Kenya is seeking to instil confidence in the financial sector by proposing a larger monetary cushion for depositors with more than Ksh100,000 ($1,000) in commercial banks that collapse.
Since the late 1980s, Kenya has been compensating depositors of failed institutions up to a maximum of Ksh100,000 ($1,000).
While this amount fully covers small depositors who constitute over 90 per cent of the total deposit accounts, it leaves medium to high net worth savers who control over 90 per cent of an estimated Ksh2.76 trillion ($27.6 billion) worth of deposits highly exposed in the event of bank failure.
Just a proposal
However, The EastAfrican understands that the National Treasury is looking at the option of increasing the compensation to Ksh500,000 ($5,000).
"There is a proposal to increase it to Ksh500,000," a government source said.
The Treasury's director general in-charge of the Budget, Fiscal and Economic Affairs department Dr Geoffrey Mwau told The EastAfrican that the proposal is still under discussion by the National Treasury and the board of the Kenya Deposit Insurance Corporation.
"The current amount of the insured deposits has not be reviewed for a long time and many things have changed since.
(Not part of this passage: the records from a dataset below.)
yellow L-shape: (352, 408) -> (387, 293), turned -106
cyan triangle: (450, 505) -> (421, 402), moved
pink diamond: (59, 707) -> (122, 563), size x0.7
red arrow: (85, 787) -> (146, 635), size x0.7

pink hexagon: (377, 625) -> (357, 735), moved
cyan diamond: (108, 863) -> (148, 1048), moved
There is a proposal to increase the amount but it first needs to be discussed by the board," said Mwau.
The Kenya government considers its financial sector as critical in the country's plan to attain a middle income status by 2030.
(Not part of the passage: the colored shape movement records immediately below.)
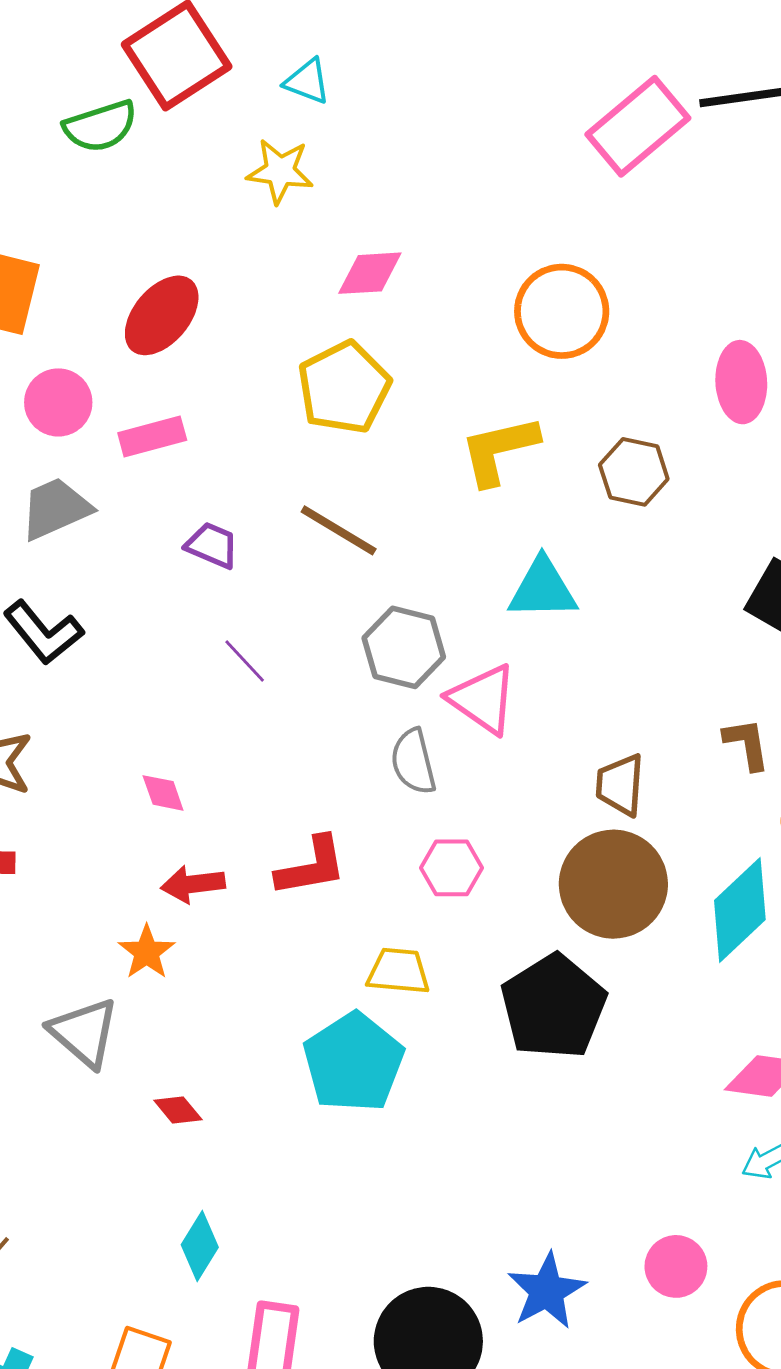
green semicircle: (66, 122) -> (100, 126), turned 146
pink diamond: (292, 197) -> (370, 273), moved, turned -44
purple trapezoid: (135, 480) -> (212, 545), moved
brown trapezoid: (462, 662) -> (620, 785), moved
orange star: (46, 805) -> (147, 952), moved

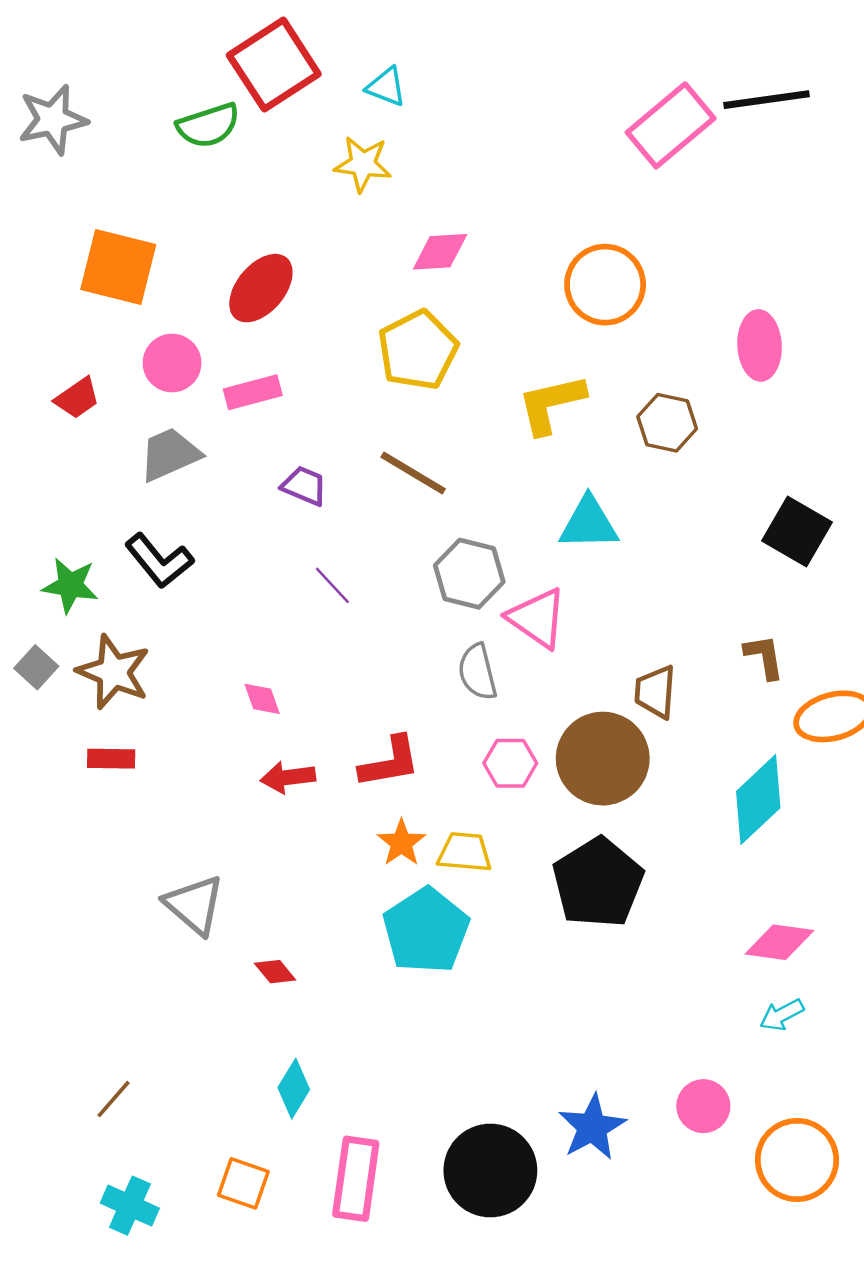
brown circle: (613, 884) -> (603, 759), moved
orange star: (147, 952) -> (401, 843), moved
But the country has been trailing Uganda in terms of depositors' insurance coverage despite suffering a series of bank failures.
While Kenya has been paying off depositors of collapsed banks up to Ksh100,000 ($1,000), in Uganda the depositors are covered up to Ush5 million ($1,321), and the law provides that all depositors be paid within 90 days of a bank failing.
The failed institution should also have its assets auctioned within six months of its takeover by the central bank.
In Tanzania, the Deposit Insurance Board has increased the amount of protected deposits from Tsh500,000 ($218) to Tsh1,500,000 ($654), while the Deposit Guarantee Fund of Rwanda protects eligible deposits up to Rwf500,000($573) per depositor per member bank and microfinance institution.
In 2016, the Kenya Deposit Insurance Corporation (KDIC), the state-owned agency mandated to act as the principal receiver for failed member institutions and implement failure resolution mechanisms to troubled institutions jointly with the US-Treasury carried out a study on the possibility of reviewing the insured deposits to boost confidence in the banking sector.
Compensation to depositors is made from the levies that banks pay to KDIC every year.
Banks currently pay premiums to KDIC at the rate of 0.15 per cent of their total deposits in a year but plans are underway to switch this model to a risk-based one where high risk and unstable lenders pay more compared with the stable institutions.
Currently, if a bank is wound up in Kenya depositors are paid the maximum of Ksh100,000 ($10,000) and any extra cash above this amount is realised from the proceeds of the sale of the assets of the lender during liquidation.
This has subjected large depositors to the agony of waiting and uncertainty over whether the proceeds from the sale of the bank's assets will be enough to compensate them.
In August 2015, Kenya's Dubai Bank collapsed, followed by Imperial Bank (October 2015) and Chase Bank (February 2016) shaking depositors' confidence in the banking sector and leading to massive transfers of deposits from small banks to large banks.
East Africa's deposit insurers have started sharing information on best practices as a first step towards merging the rules and regulations governing the protection of depositors' cash in the region.
East African banking regulators are working to improve the operations of their deposit protection insurance schemes to boost confidence in the banking industry.
This comes after the member states through the Monetary Affairs Committee resolved in 2016 in Kigali to jointly put in place measures to deal with troubled banks.
The measures included increased surveillance of the cash position of banks with intentions of intervening early to deal with problems arising.
The member states also agreed that each country develops a Resolution Funding Framework and improve prompt corrective actions for banks within East Africa.